→ **ABOUT THIS EXERCISE**
Every line with the string "mereka" must be copied from the entries below.

[DATASET CONTENT — start]

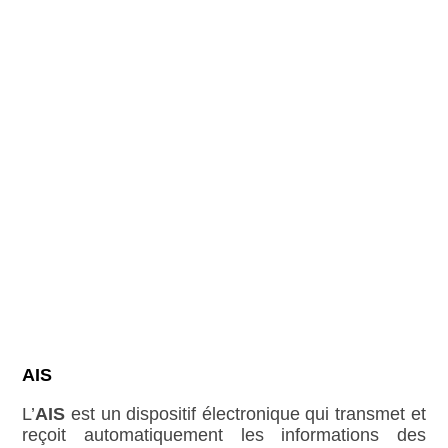
AIS
L’
AIS
est un dispositif électronique qui transmet et
reçoit automatiquement les informations des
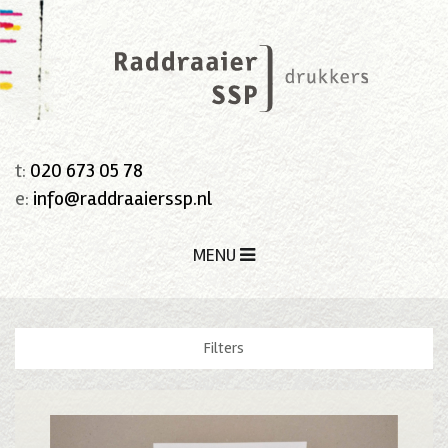
t:
020 673 05 78
e:
info@raddraaierssp.nl
MENU
Filters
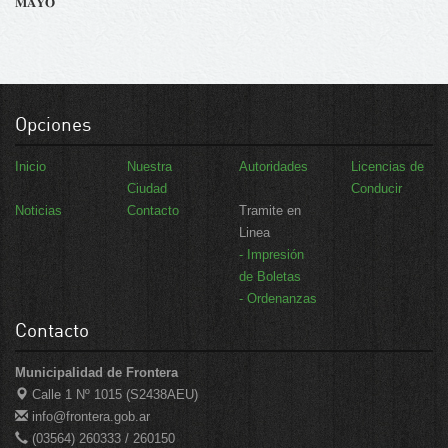
𝐌𝐀𝐘𝐎
Opciones
Inicio
Nuestra
Autoridades
Licencias de
Ciudad
Conducir
Noticias
Contacto
Tramite en
Linea
- Impresión
de Boletas
- Ordenanzas
Contacto
Municipalidad de Frontera
Calle 1 Nº 1015 (S2438AEU)
info@frontera.gob.ar
(03564) 260333 / 260150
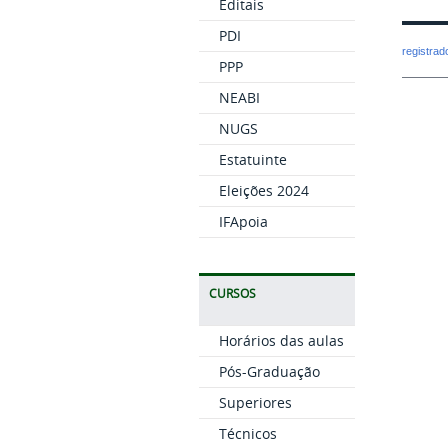
Editais
PDI
registra
PPP
NEABI
NUGS
Estatuinte
Eleições 2024
IFApoia
CURSOS
Horários das aulas
Pós-Graduação
Superiores
Técnicos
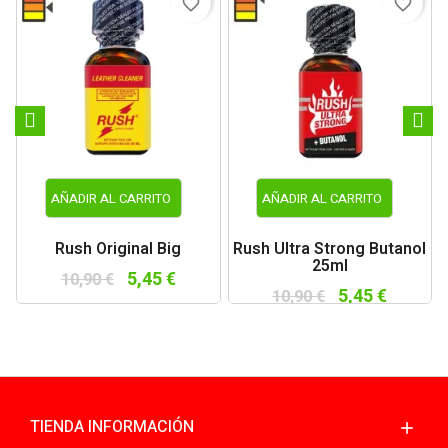
favorite_border
favorite_border
AÑADIR AL CARRITO
AÑADIR AL CARRITO
Rush Original Big
Rush Ultra Strong Butanol
25ml
5,45 €
10,90 €
5,45 €
10,90 €
TIENDA INFORMACIÓN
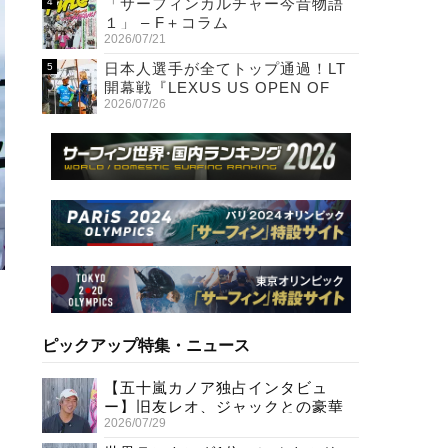
「サーフィンカルチャー今昔物語
１」 – F＋コラム
2026/07/21
日本人選手が全てトップ通過！LT
開幕戦『LEXUS US OPEN OF
2026/07/26
SURFING』初日
ピックアップ特集・ニュース
【五十嵐カノア独占インタビュ
ー】旧友レオ、ジャックとの豪華
2026/07/29
プライベートセッション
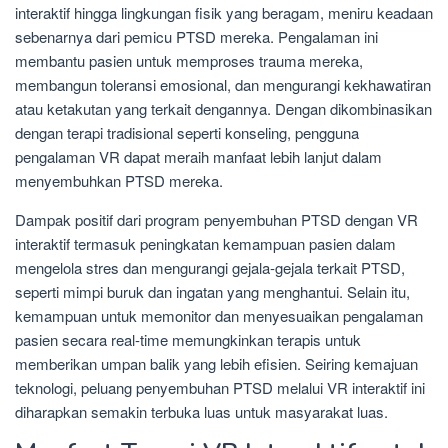
interaktif hingga lingkungan fisik yang beragam, meniru keadaan
sebenarnya dari pemicu PTSD mereka. Pengalaman ini
membantu pasien untuk memproses trauma mereka,
membangun toleransi emosional, dan mengurangi kekhawatiran
atau ketakutan yang terkait dengannya. Dengan dikombinasikan
dengan terapi tradisional seperti konseling, pengguna
pengalaman VR dapat meraih manfaat lebih lanjut dalam
menyembuhkan PTSD mereka.
Dampak positif dari program penyembuhan PTSD dengan VR
interaktif termasuk peningkatan kemampuan pasien dalam
mengelola stres dan mengurangi gejala-gejala terkait PTSD,
seperti mimpi buruk dan ingatan yang menghantui. Selain itu,
kemampuan untuk memonitor dan menyesuaikan pengalaman
pasien secara real-time memungkinkan terapis untuk
memberikan umpan balik yang lebih efisien. Seiring kemajuan
teknologi, peluang penyembuhan PTSD melalui VR interaktif ini
diharapkan semakin terbuka luas untuk masyarakat luas.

[DATASET CONTENT — finish]

→ **THE COMPLETED TASK**
sebenarnya dari pemicu PTSD mereka. Pengalaman ini
membantu pasien untuk memproses trauma mereka,
menyembuhkan PTSD mereka.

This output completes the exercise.